## WORK TO BE COMPLETED
Take the line that contains "- Implement pipelining" as the first line and the last line of the records as the end. Please set down everything in that range exactly.

## SUPPLIED DATA
= = = =

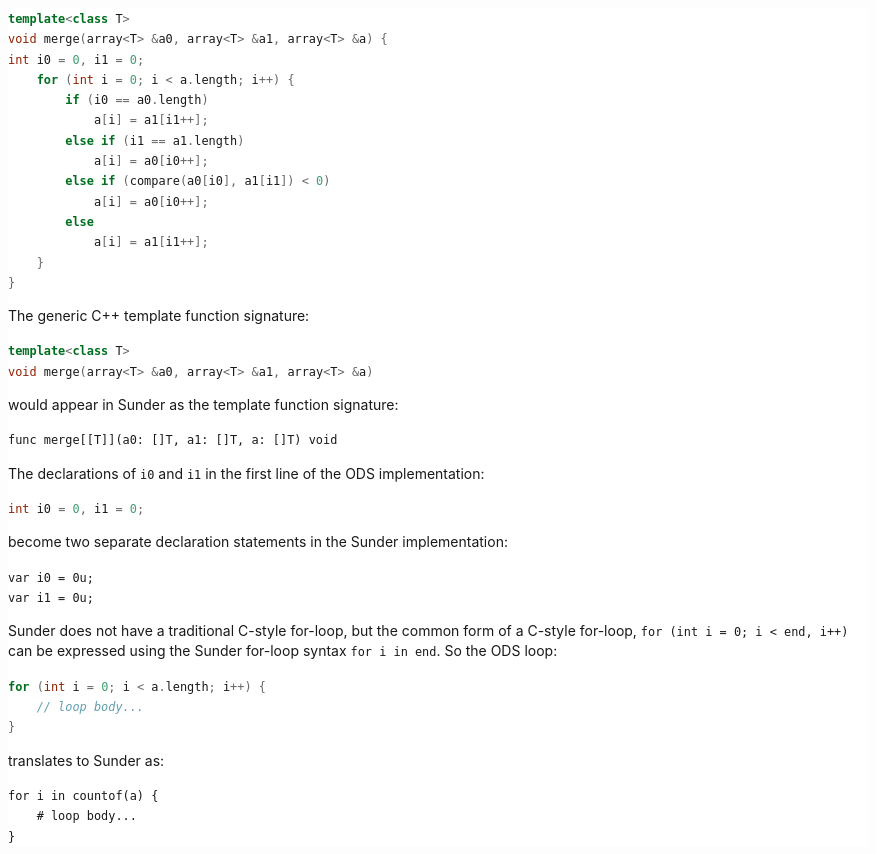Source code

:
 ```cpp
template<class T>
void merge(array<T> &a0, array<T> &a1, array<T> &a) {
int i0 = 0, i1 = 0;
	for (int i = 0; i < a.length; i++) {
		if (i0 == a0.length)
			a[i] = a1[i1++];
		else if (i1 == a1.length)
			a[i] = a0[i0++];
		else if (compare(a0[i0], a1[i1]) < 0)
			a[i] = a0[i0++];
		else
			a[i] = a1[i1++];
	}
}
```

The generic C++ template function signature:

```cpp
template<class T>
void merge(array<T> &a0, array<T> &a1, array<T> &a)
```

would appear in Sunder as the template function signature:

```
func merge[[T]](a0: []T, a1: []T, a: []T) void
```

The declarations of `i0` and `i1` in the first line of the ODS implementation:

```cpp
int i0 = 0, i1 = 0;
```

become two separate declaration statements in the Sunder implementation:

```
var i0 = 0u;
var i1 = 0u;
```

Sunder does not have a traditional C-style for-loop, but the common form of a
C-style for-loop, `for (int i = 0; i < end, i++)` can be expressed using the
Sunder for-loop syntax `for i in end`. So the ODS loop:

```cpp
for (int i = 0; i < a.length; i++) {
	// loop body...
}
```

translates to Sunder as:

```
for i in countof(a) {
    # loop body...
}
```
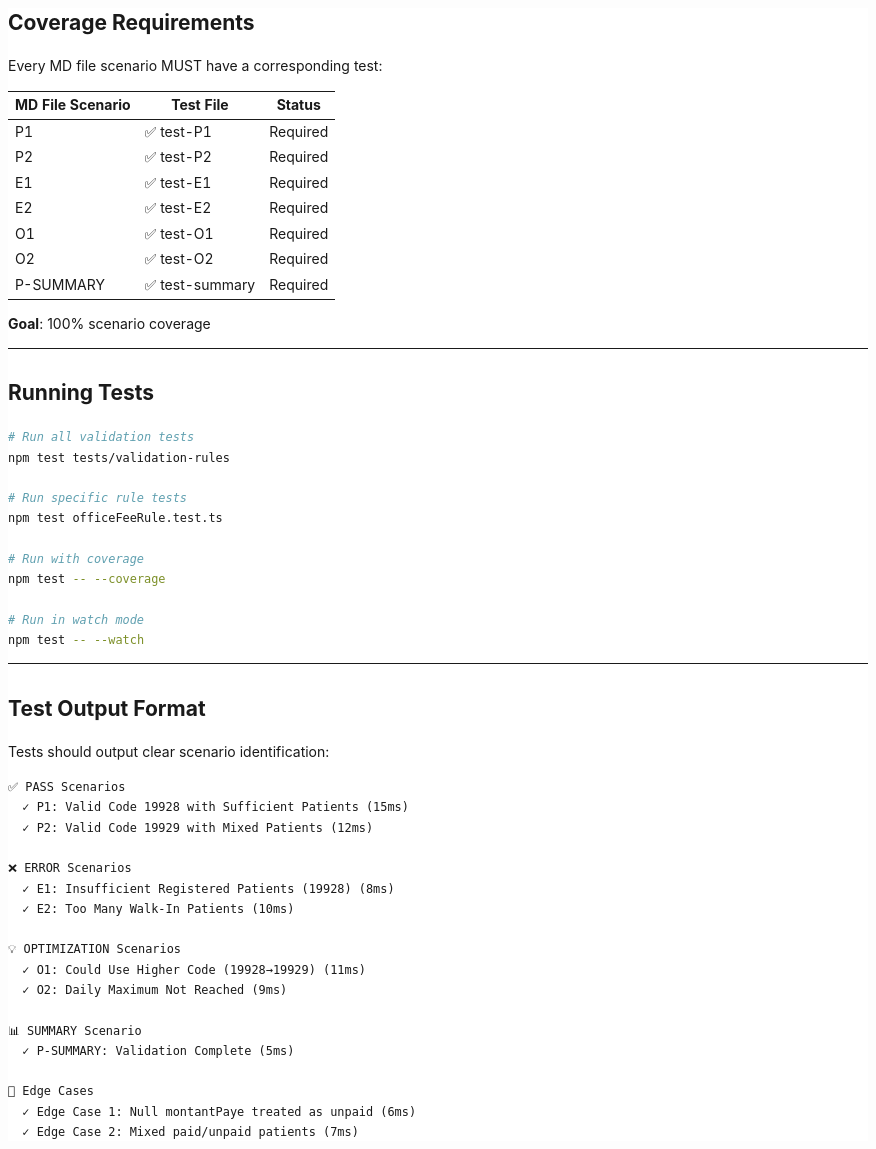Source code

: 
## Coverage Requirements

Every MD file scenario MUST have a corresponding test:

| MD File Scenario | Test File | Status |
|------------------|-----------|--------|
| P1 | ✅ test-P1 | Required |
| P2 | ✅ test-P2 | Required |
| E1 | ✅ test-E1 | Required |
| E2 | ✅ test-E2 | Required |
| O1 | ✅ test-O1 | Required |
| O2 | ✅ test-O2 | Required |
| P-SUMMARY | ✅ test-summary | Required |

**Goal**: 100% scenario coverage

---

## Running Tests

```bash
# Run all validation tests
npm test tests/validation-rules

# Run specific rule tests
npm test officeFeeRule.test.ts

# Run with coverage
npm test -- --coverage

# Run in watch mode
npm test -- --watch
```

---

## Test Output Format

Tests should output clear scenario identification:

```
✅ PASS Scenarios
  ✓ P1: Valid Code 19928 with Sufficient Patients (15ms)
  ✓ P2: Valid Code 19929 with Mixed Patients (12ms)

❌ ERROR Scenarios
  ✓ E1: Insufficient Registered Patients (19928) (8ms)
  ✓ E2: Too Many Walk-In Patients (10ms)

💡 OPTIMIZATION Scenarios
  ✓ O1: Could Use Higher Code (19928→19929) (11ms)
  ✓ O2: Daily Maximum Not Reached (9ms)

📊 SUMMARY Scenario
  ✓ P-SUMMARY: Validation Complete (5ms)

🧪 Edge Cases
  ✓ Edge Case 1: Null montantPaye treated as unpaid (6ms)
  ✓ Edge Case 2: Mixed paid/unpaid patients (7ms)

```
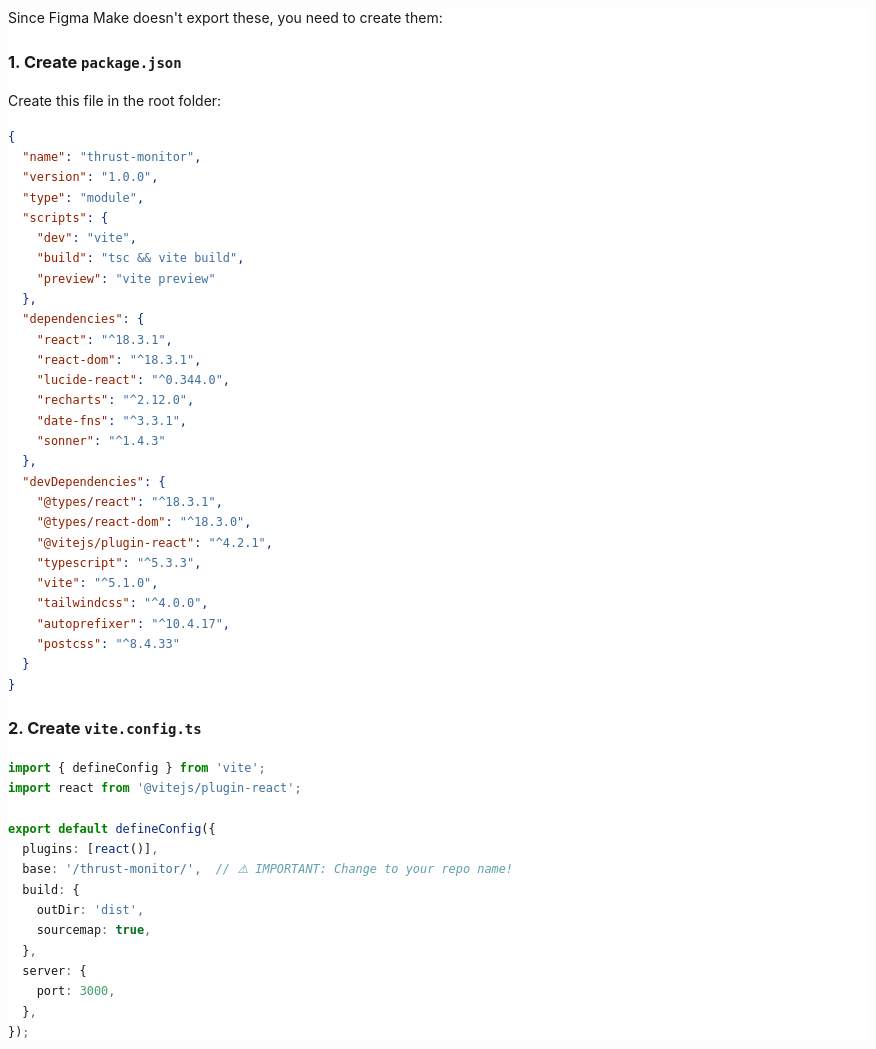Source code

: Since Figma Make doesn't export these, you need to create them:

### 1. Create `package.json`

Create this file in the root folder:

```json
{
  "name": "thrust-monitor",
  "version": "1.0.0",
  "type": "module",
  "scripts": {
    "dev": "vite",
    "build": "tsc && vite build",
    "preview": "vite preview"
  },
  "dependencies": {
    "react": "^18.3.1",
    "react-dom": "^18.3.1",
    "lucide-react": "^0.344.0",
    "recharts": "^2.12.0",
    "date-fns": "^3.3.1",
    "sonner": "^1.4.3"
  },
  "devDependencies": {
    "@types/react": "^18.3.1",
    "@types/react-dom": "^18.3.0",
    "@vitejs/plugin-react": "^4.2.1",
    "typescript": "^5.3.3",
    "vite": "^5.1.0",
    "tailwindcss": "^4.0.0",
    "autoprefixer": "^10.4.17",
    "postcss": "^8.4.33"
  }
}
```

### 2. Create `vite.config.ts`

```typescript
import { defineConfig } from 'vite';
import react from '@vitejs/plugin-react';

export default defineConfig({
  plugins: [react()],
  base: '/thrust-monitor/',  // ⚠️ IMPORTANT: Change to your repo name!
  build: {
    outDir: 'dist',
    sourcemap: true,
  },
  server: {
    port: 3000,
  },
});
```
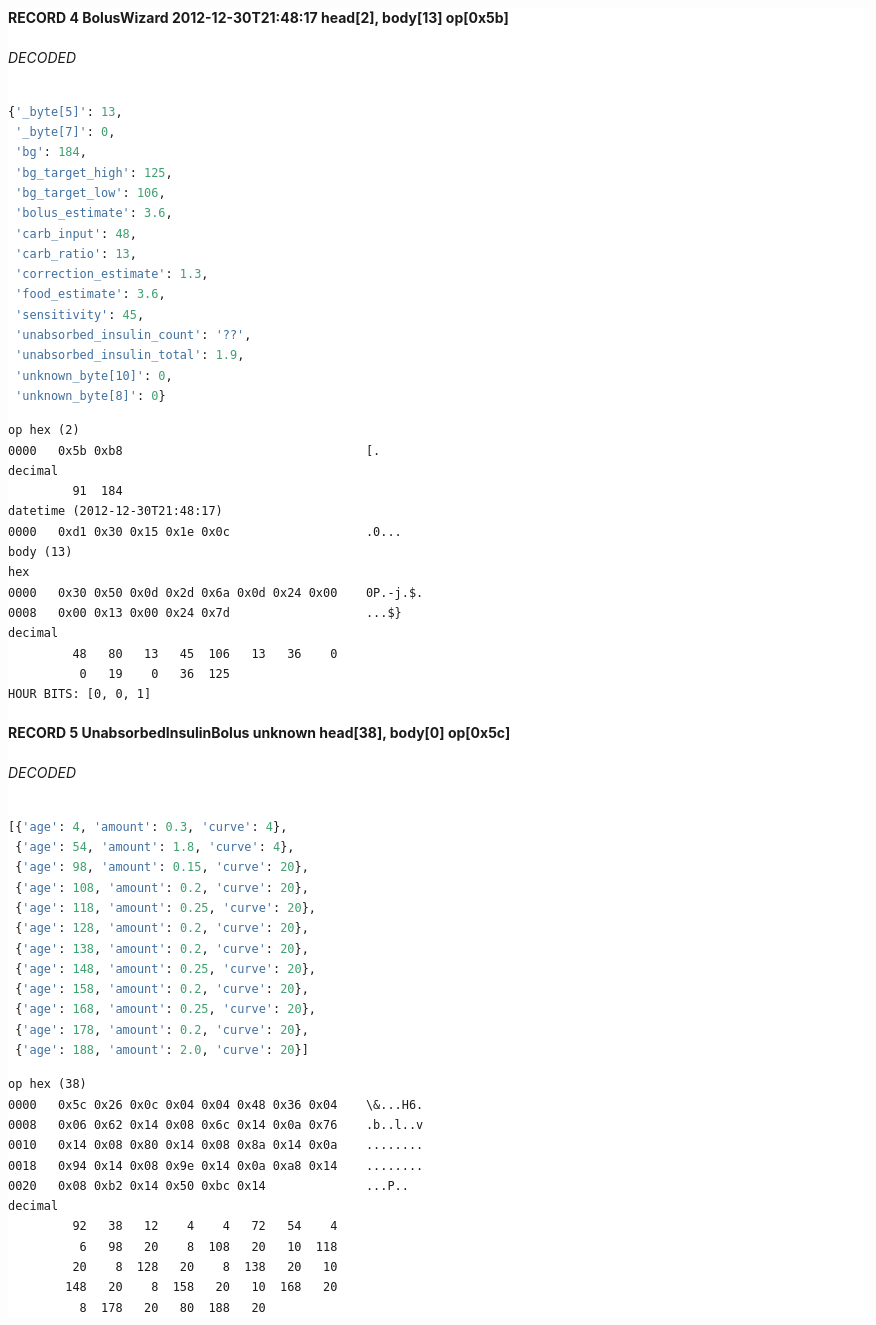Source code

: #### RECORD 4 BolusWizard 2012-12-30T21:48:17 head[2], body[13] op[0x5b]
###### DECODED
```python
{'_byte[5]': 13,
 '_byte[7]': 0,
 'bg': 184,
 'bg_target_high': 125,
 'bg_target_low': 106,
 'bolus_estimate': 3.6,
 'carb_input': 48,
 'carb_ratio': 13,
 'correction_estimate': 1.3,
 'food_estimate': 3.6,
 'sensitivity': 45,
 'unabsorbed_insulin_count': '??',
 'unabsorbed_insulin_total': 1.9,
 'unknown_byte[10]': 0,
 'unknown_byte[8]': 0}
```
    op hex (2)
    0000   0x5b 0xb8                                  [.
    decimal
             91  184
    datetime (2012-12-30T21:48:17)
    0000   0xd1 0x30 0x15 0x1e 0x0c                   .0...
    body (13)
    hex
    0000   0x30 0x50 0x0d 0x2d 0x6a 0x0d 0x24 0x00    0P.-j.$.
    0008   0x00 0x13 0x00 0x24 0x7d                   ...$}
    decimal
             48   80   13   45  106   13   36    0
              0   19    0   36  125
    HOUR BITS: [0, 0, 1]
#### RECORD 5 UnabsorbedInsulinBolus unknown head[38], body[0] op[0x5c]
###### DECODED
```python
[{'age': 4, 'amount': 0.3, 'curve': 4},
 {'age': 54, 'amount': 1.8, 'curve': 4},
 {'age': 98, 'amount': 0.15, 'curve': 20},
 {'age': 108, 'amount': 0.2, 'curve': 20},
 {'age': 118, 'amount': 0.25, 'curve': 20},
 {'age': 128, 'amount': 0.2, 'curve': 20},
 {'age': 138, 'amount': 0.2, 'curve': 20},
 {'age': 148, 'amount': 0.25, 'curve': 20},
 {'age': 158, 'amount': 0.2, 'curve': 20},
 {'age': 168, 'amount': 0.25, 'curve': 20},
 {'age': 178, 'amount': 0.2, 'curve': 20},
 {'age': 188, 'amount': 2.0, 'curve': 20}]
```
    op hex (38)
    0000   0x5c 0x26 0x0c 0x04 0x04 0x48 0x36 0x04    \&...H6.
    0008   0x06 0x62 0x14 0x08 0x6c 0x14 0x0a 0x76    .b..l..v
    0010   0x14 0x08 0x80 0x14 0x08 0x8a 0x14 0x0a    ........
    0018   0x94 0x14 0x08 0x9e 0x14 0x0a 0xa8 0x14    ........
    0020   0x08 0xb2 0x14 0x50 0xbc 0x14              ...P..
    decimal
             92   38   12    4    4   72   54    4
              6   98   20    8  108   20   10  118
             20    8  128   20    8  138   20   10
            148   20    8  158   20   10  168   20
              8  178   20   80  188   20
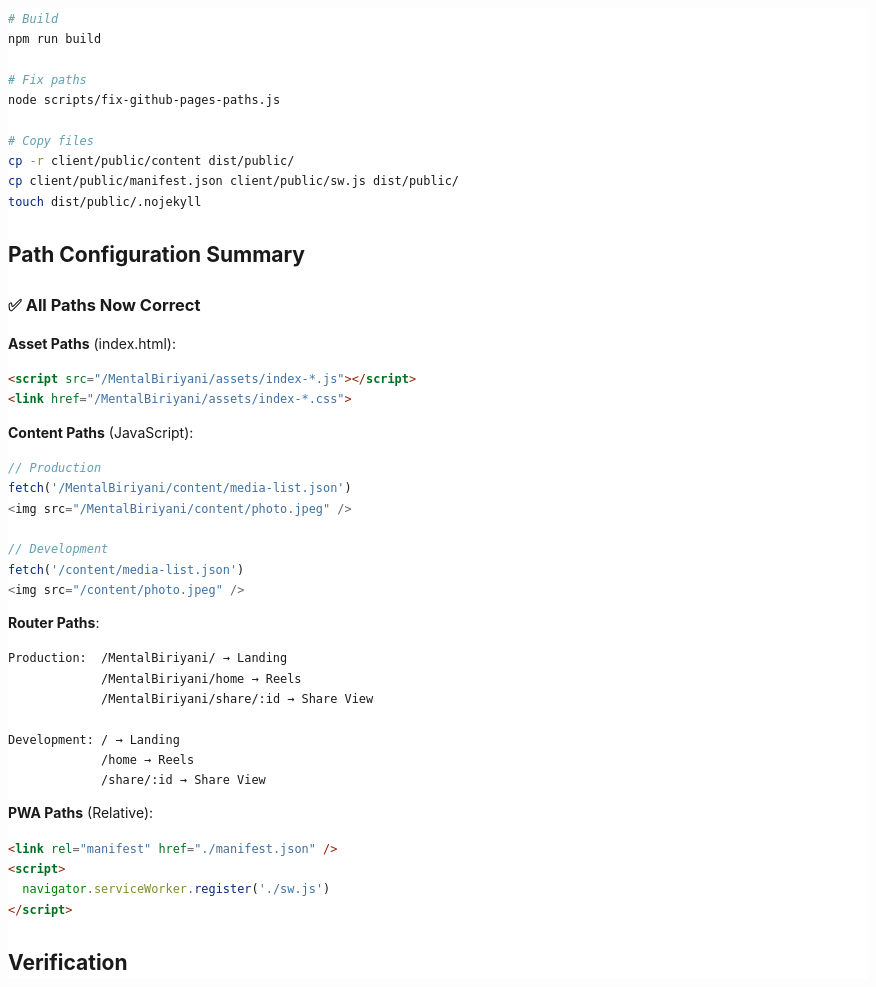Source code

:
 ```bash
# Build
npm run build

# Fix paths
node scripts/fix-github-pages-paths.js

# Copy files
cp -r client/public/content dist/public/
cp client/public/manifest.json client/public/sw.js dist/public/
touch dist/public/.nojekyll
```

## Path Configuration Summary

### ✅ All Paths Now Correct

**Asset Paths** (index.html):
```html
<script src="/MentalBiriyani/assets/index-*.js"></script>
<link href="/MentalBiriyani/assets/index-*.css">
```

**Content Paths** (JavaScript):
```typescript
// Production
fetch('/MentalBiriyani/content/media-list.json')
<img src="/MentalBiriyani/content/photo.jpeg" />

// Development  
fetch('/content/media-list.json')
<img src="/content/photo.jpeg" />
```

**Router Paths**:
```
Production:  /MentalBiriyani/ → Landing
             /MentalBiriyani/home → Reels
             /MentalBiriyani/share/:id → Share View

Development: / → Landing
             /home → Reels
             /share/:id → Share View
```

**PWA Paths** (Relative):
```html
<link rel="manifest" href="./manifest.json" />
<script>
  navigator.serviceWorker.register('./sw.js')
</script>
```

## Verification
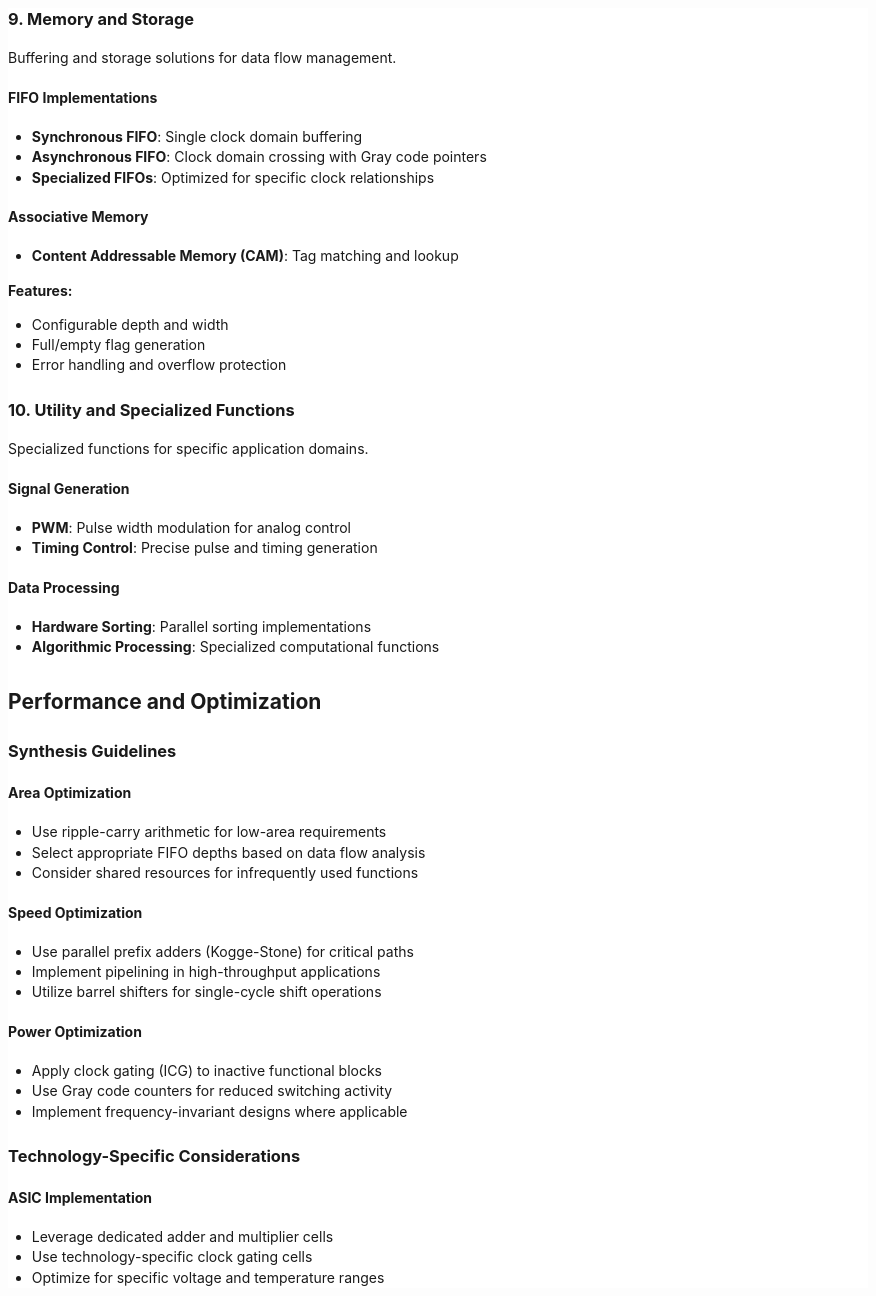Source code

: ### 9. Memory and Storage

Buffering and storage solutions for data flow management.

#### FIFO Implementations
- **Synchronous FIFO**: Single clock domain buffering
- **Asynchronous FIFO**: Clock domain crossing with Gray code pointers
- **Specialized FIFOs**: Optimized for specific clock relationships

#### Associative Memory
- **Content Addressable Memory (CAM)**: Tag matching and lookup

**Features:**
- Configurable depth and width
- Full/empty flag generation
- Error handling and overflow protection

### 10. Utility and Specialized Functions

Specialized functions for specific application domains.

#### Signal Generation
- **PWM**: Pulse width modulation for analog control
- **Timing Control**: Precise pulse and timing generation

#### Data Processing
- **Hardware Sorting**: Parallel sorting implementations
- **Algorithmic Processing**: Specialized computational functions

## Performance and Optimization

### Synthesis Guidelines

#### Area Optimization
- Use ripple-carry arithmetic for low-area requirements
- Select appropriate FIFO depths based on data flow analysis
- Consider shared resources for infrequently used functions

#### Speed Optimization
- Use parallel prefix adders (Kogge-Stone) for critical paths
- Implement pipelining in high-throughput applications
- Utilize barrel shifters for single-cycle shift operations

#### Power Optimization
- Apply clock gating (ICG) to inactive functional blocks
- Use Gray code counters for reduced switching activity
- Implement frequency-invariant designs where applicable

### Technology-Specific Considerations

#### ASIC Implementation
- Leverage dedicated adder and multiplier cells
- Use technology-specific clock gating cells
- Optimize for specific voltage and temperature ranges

= = = =

## COMPLETED EXERCISE
- Implement pipelining in high-throughput applications
- Utilize barrel shifters for single-cycle shift operations

#### Power Optimization
- Apply clock gating (ICG) to inactive functional blocks
- Use Gray code counters for reduced switching activity
- Implement frequency-invariant designs where applicable

### Technology-Specific Considerations

#### ASIC Implementation
- Leverage dedicated adder and multiplier cells
- Use technology-specific clock gating cells
- Optimize for specific voltage and temperature ranges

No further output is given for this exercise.